Gross motor movements involve the larger muscles. As children learn to balance, their bodies become more streamlined and less top heavy. By age 2, their gait becomes smooth and rhythmic enabling them to run, jump, hop and skip. Children become more steady on their feet, and their arms and torsos are free to experiment with larger movements like throwing and catching a ball, swinging and riding a tricycle.
Children enjoy learning new skills through increased control of hands and fingers. Fine motor skills require greater precision and control. 2- to 3-year-olds begin stacking blocks, moulding clay and scribbling. 3- to 5-year-olds begin tasks such as writing alphabets with an adult-like grip. They like to test their physical skills while playing with friends. Play also helps them learn to cooperate with others, to converse and sing.

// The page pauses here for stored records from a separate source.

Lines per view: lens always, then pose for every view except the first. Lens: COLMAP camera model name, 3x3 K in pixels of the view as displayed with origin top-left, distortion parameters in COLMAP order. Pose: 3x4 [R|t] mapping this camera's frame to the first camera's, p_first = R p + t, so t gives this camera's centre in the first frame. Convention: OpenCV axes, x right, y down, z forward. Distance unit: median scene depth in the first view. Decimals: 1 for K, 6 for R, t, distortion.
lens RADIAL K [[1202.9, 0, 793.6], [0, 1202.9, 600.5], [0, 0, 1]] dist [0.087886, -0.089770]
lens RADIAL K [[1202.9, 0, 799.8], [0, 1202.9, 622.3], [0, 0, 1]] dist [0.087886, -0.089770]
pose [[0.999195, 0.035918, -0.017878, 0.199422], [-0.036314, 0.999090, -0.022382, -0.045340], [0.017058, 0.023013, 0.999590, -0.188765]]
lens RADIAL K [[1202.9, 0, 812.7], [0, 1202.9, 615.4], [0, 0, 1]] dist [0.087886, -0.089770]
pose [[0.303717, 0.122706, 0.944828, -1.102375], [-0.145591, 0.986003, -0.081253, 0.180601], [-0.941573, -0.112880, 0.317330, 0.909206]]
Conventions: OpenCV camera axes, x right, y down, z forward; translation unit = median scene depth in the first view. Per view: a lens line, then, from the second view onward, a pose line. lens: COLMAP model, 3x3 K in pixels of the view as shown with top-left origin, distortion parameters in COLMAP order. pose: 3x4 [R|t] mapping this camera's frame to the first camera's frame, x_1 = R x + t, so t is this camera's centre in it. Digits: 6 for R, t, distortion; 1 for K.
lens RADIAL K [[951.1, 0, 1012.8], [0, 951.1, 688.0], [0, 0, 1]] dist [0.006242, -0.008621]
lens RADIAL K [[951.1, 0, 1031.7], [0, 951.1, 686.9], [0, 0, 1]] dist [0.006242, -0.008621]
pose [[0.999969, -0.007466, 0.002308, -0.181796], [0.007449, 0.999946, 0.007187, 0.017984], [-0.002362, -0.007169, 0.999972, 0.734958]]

At this stage, a child needs his parents to encourage his growing independence and their patience as he tries his new skills. He child can be helped by providing exposure and opportunity.
Preschools and day care centres need to accommodate a wide range of physical activities. Criticism of a child’s motor performance, pushing specific motor skills and promoting a competitive attitude may undermine a young child’s motor progress.
Unstructured physical activity is important for a child's development. Optimise indoor space for playing safely. Provide safe boundaries to playground areas, safe play equipment. Sufficient space to explore and freedom to play optimises physical development.
Children aged 1–5 years should get anything between one and several hours of daily physical activity.
Most young kids today are not getting adequate physical activity. Parents can limit screen time first by setting an example and then by providing alternatives, such as playing in the park, swimming, playing ball or dancing. A delayed milestone may be caused by a lack of opportunity to play or by a medical condition. When parents are concerned about their child’s progress, they must consult a paediatrician who will evaluate and provide professional guidance to deal with possible delays.